The correction was predicted in 1963 by Magda Ericson and was derived in 1966 together with Torleif Ericson. The effect has since been re-derived in various ways, but is now understood as a general effect as long as the nucleons keep their individuality, independent of the detailed cause. This is the reason why in the molecular case of the classical Lorentz–Lorenz effect so many incompatible derivations give the same result. The EELL correction was first applied to the line shifts of hydrogen-like atoms, where the electron in the Coulomb field is replaced by a negatively charged pion. Its interaction with the central nucleus causes deviations in the line positions in such Bohr-like atoms.

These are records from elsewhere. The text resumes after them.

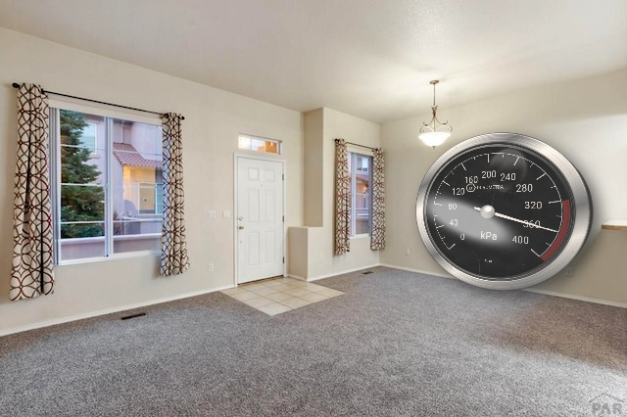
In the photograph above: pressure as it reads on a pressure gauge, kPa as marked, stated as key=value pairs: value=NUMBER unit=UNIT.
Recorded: value=360 unit=kPa
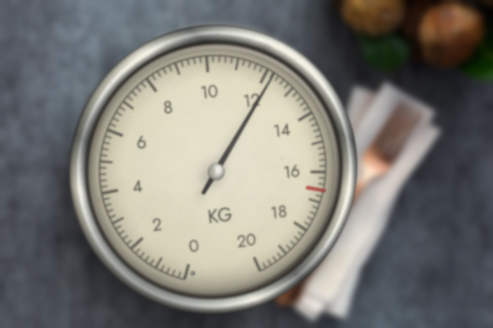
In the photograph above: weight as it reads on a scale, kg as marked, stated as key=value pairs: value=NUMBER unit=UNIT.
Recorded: value=12.2 unit=kg
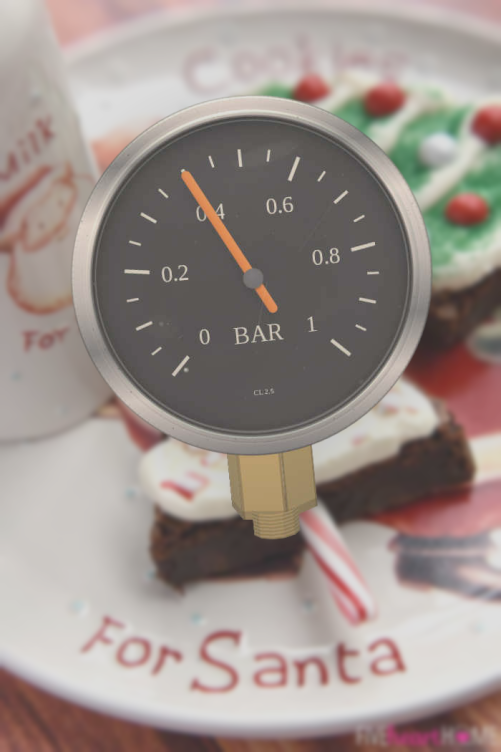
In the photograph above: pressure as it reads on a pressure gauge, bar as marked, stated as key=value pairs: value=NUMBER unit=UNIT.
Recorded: value=0.4 unit=bar
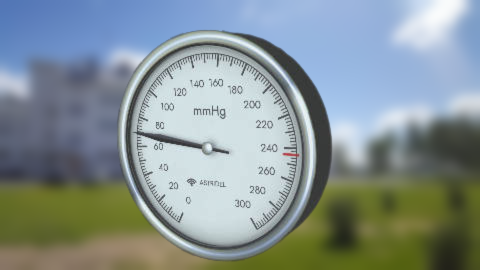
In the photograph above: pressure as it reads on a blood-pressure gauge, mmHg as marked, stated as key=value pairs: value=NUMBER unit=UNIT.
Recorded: value=70 unit=mmHg
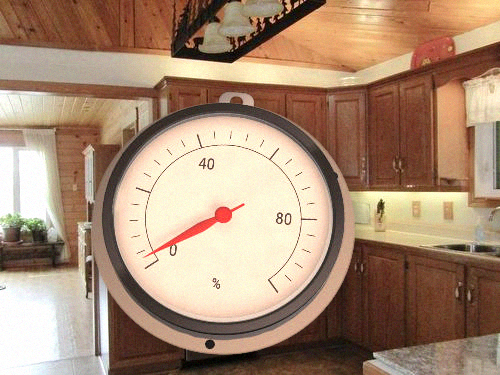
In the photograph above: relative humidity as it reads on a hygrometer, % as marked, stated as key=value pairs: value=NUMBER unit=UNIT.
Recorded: value=2 unit=%
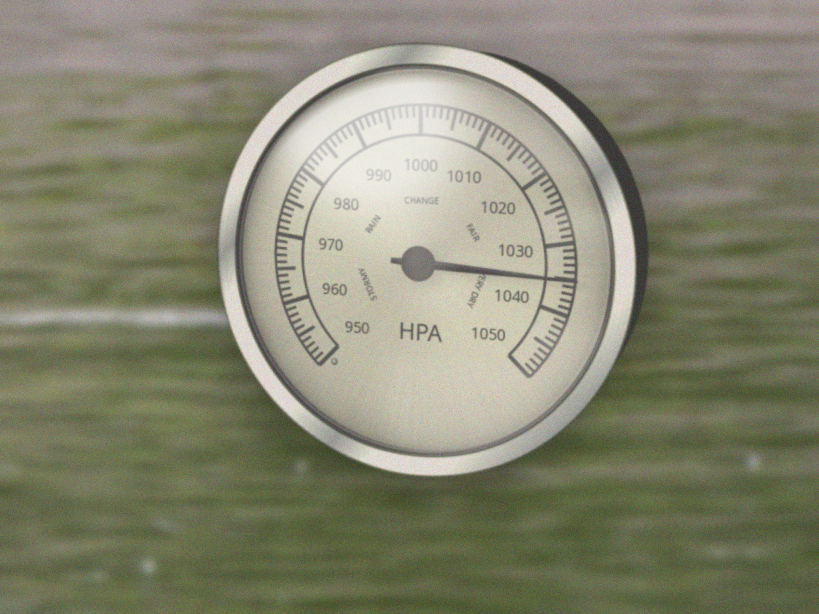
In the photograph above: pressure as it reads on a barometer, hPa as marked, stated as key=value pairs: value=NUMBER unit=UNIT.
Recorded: value=1035 unit=hPa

The effect has greatly influenced the understanding of the pion-nucleus many-body problem by realizing that the scattering of a pion from a nucleon in nuclear matter is determined by the local pion field at the nucleon.

The effect has also found applications in other contexts of pionic phenomena in nuclei such as the modification of the axial coupling constant in beta-decay, pion scattering, axial locality, pion condensation in nuclear matter, structure of the nuclear pion field, etc.